Given constrained cash flow and recurring operating losses, executive pay at this early‑commercial medtech company is likely skewed toward equity and incentive‑based pay; filings note materially higher stock‑based compensation in 2025 tied to hires and grants. Compensation metrics management is likely to emphasize include revenue growth for LockeT and VIVO, system placements and disposable consumable volume, regulatory/clinical milestones (CE mark, trial progress), and successful financing or royalty re‑forecast outcomes that materially affect royalties payable fair value. R&D and commercialization hires (C‑level, regional sales) indicate performance bonuses or equity tied to commercial roll‑out, while limited cash and going‑concern risk mean executives may receive larger option/grant packages to conserve cash and align long‑term upside. Noteholder/royalty obligations, convertible securities, and Section 382 tax events create additional complexity that compensation committees must manage to avoid perverse incentives around near‑term financing or milestone timing.
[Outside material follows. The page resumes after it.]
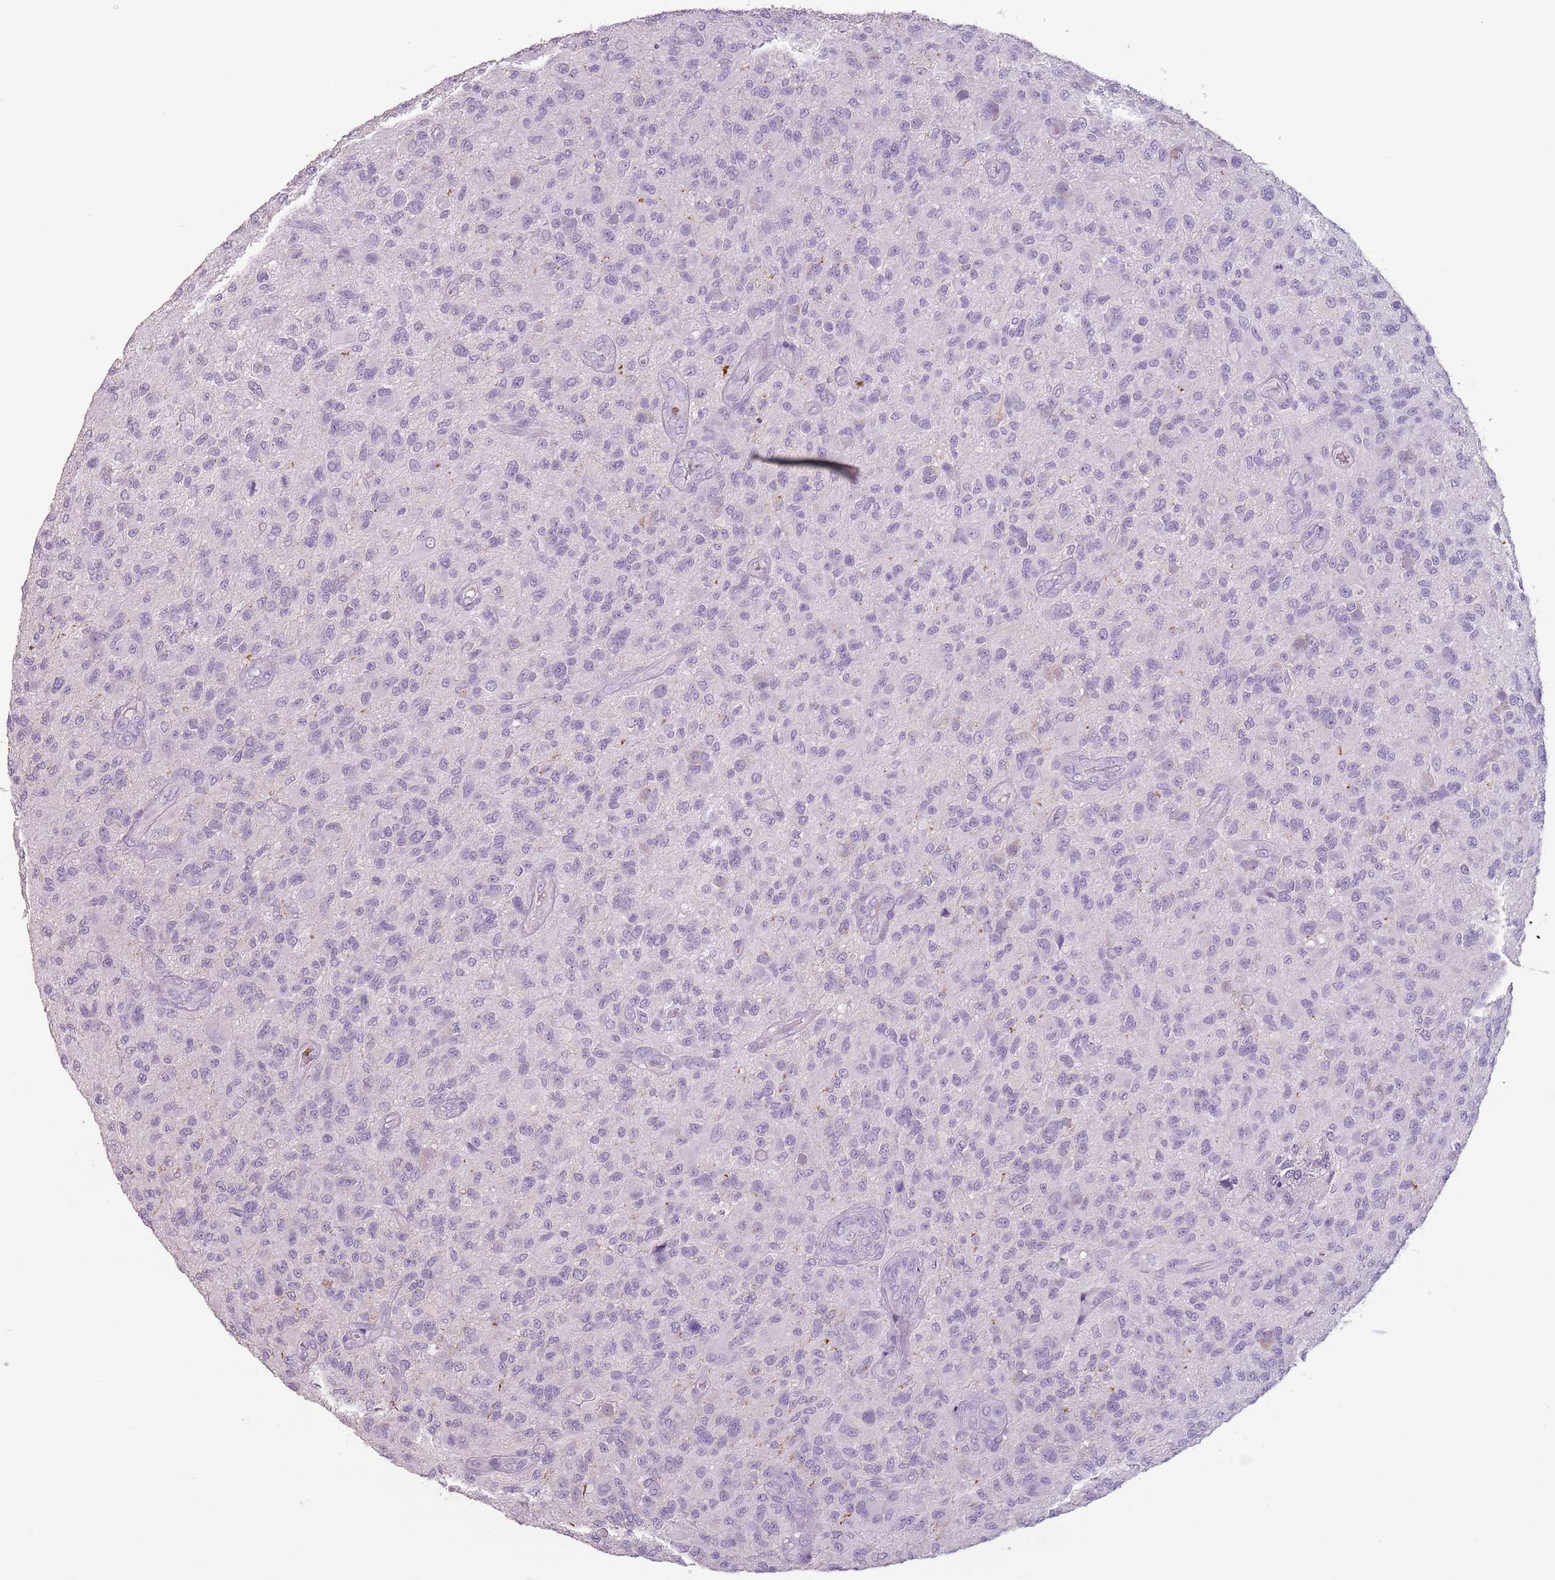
{"staining": {"intensity": "negative", "quantity": "none", "location": "none"}, "tissue": "glioma", "cell_type": "Tumor cells", "image_type": "cancer", "snomed": [{"axis": "morphology", "description": "Glioma, malignant, High grade"}, {"axis": "topography", "description": "Brain"}], "caption": "A high-resolution image shows IHC staining of high-grade glioma (malignant), which demonstrates no significant expression in tumor cells. (Brightfield microscopy of DAB IHC at high magnification).", "gene": "CELF6", "patient": {"sex": "male", "age": 47}}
Insider trading in this company will often reflect financing activity (PIPE, ATM, warrants, convertible instruments) and tight cash runway signals — insiders may exercise options or sell shares around financings, which can move an otherwise illiquid float. Expect trading to cluster around regulatory/clinical milestones (CE/clinical results) and major commercial updates; companies in medical devices commonly impose blackout periods before such disclosures and rely on Rule 10b5‑1 plans to manage reporting risk. Related‑party notes, noteholder royalties and frequent small financings increase the likelihood of dilution events, so watch Form 4 filings for option exercises, warrant monetizations, and sales after financings; concentrated customer and key‑person risks also increase the chance that insiders with large holdings will trade to diversify. Regulatory/reporting rules (SEC Form 4, Section 16 timing, and FDA/clinical disclosure sensitivities) and the company’s going‑concern status make timely disclosure and planned trading programs particularly important to monitor.